Un cachondo el tipo. Ejemplo de chiste inoportuno o de cómo perder con una frase lo ganado en una hora. Así que agradeciendo la conferencia pero sabiendo que no volveríamos a visitarle abandonamos el edificio decididos a seguir nuestro recorrido tan solo hasta la colindante Hostería, pues la pausa para el refrigerio se había dilatado más de lo previsto lo cual obligaría inevitablemente a dejar parte de nuestra excursión para una tercera salida. Que hasta para eso éramos acérrimos seguidores del caballero andante creado por el príncipe de los ingenios complutense.

hosteria

Por lo tanto siguiente y última parada de la jornada, el Antiguo Colegio de San Jerónimo o Trilingüe, fundado para el estudio del latín, griego y hebreo. Lo que me recuerda que en primero saqué una matrícula de honor, la única de toda mi carrera, precisamente en latín. Sé que no viene a cuento, pero que coño, me apetecía soltarlo. Con algo de timidez comprendiendo que la apariencia de lujo refrendada por los precios de la carta que mostraba la Hostería del Estudiante, actual inquilina de gran parte del edificio, no concordaba ni de lejos con nuestro aspecto y liquidez monetaria, nos acercamos a las ventanas con la idea de echar un vistazo furtivo al interior de la estancia. Para nuestra sorpresa un trabajador del establecimiento que nos descubrió en tan acechante postura nos invitó educadamente a acceder al interior para que con nuestros propios ojos disfrutáramos de las maravillas que atesoraba. Siguiendo sus pasos nos explicó que el restaurante se fundó en 1929, siendo el segundo establecimiento más antiguo de la red de paradores de España, y que compartía patio, al que nos permitió asomarnos, con el colegio de San Ildefonso, el Trilingüe, el que daba acceso al Paraninfo, donde 4 años y medio más tarde todos los presentes, los estudiantes claro está, coincidiríamos en nuestra ceremonia de graduación. Aunque por aquel entonces ni de lejos soñábamos con que ese momento llegaría.

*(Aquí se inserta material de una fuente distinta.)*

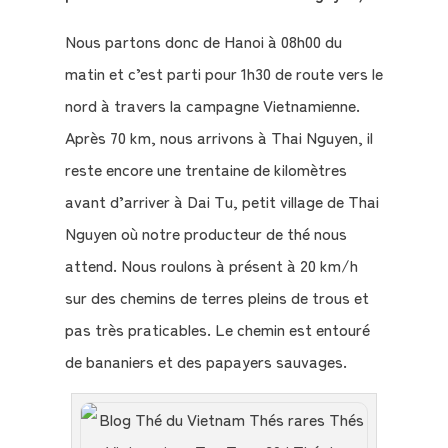
Nous partons donc de Hanoi à 08h00 du
matin et c’est parti pour 1h30 de route vers le
nord à travers la campagne Vietnamienne.
Après 70 km, nous arrivons à Thai Nguyen, il
reste encore une trentaine de kilomètres
avant d’arriver à Dai Tu, petit village de Thai
Nguyen où notre producteur de thé nous
attend. Nous roulons à présent à 20 km/h
sur des chemins de terres pleins de trous et
pas très praticables. Le chemin est entouré
de bananiers et des papayers sauvages.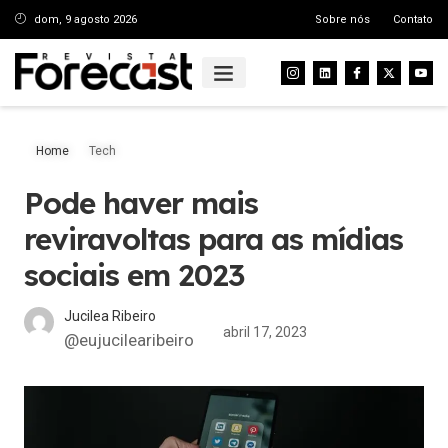
dom, 9 agosto 2026
Sobre nós
Contato
Home
Tech
Pode haver mais
reviravoltas para as mídias
sociais em 2023
Jucilea Ribeiro
abril 17, 2023
@eujucilearibeiro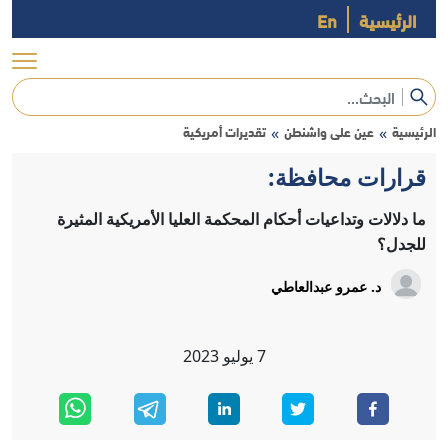
الرئيسية
En
الرئيسية
عين على واشنطن
تقديرات أمريكية
»
»
قرارات محافظة:
ما دلالات وتداعيات أحكام المحكمة العليا الأمريكية المثيرة
للجدل؟
د. عمرو عبدالعاطي
7
يوليو
2023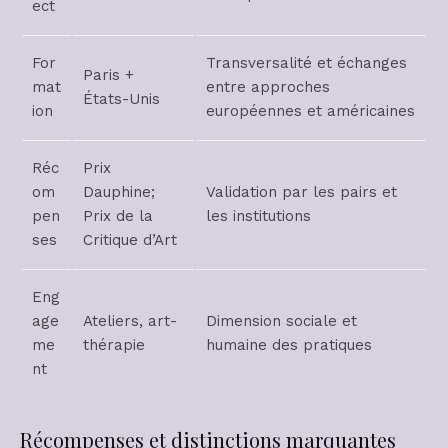
ect
For
Transversalité et échanges
Paris +
mat
entre approches
États-Unis
ion
européennes et américaines
Réc
Prix
om
Dauphine;
Validation par les pairs et
pen
Prix de la
les institutions
ses
Critique d’Art
Eng
age
Ateliers, art-
Dimension sociale et
me
thérapie
humaine des pratiques
nt
Récompenses et distinctions marquantes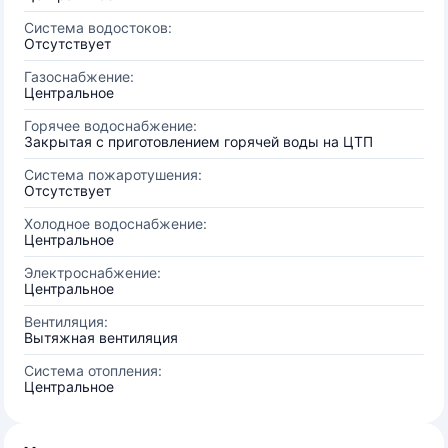
Система водостоков:
Отсутствует
Газоснабжение:
Центральное
Горячее водоснабжение:
Закрытая с приготовлением горячей воды на ЦТП
Система пожаротушения:
Отсутствует
Холодное водоснабжение:
Центральное
Электроснабжение:
Центральное
Вентиляция:
Вытяжная вентиляция
Система отопления:
Центральное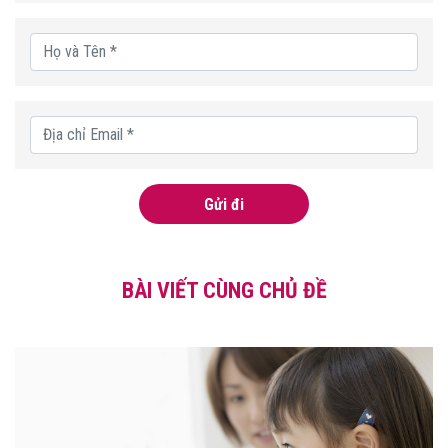
Gửi đi
BÀI VIẾT CÙNG CHỦ ĐỀ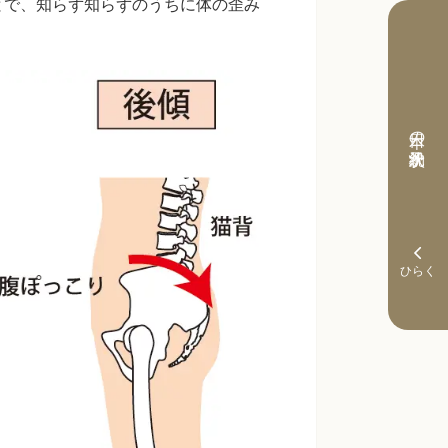
とで、知らず知らずのうちに体の歪み
本日の予約状況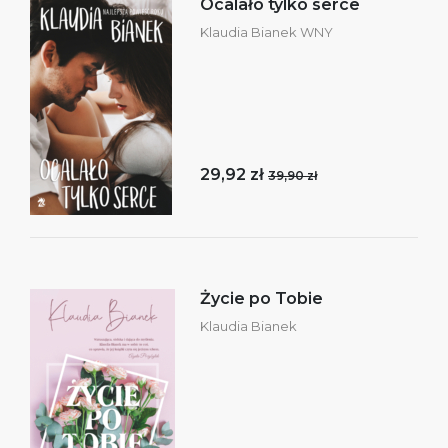
Ocalało tylko serce
Klaudia Bianek WNY
29,92 zł
39,90 zł
Życie po Tobie
Klaudia Bianek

Por suerte, muchos años más tarde y en muy contadas ocasiones, he podido permitirme el lujo de disfrutar de la magnífica cocina de la Hostería del Estudiante. El 20 de noviembre de 2004, rodeados de nuestra familia más cercana y de nuestros amigos más íntimos, celebramos en uno de sus hermosos salones el bautizo de Iratxe, mi más preciado tesoro. La otra ocasión en que saboreé sus viandas fue con motivo de las navidades que pasaron en Alcalá, si no recuerdo mal el año 2008, nuestros amigos sanxenxinos Geli, Alfredo y su pequeño grandullón Sergio. La última noche de su estancia, para despedirnos a todo lo grande, decidimos que no había sitio mejor para celebrar esos maravillosos días que habíamos disfrutado todos juntos. Tan solo queríamos hacerles sentirse tan bien, o al menos acercarnos un poco, como ellos nos hacían sentir a nosotros cuando íbamos a Sanxenxo. Creo que lo conseguimos. Aunque hay que reconocer que en una ciudad como Alcalá de Henares, tan bella y acogedora, eso es una tarea bastante sencilla.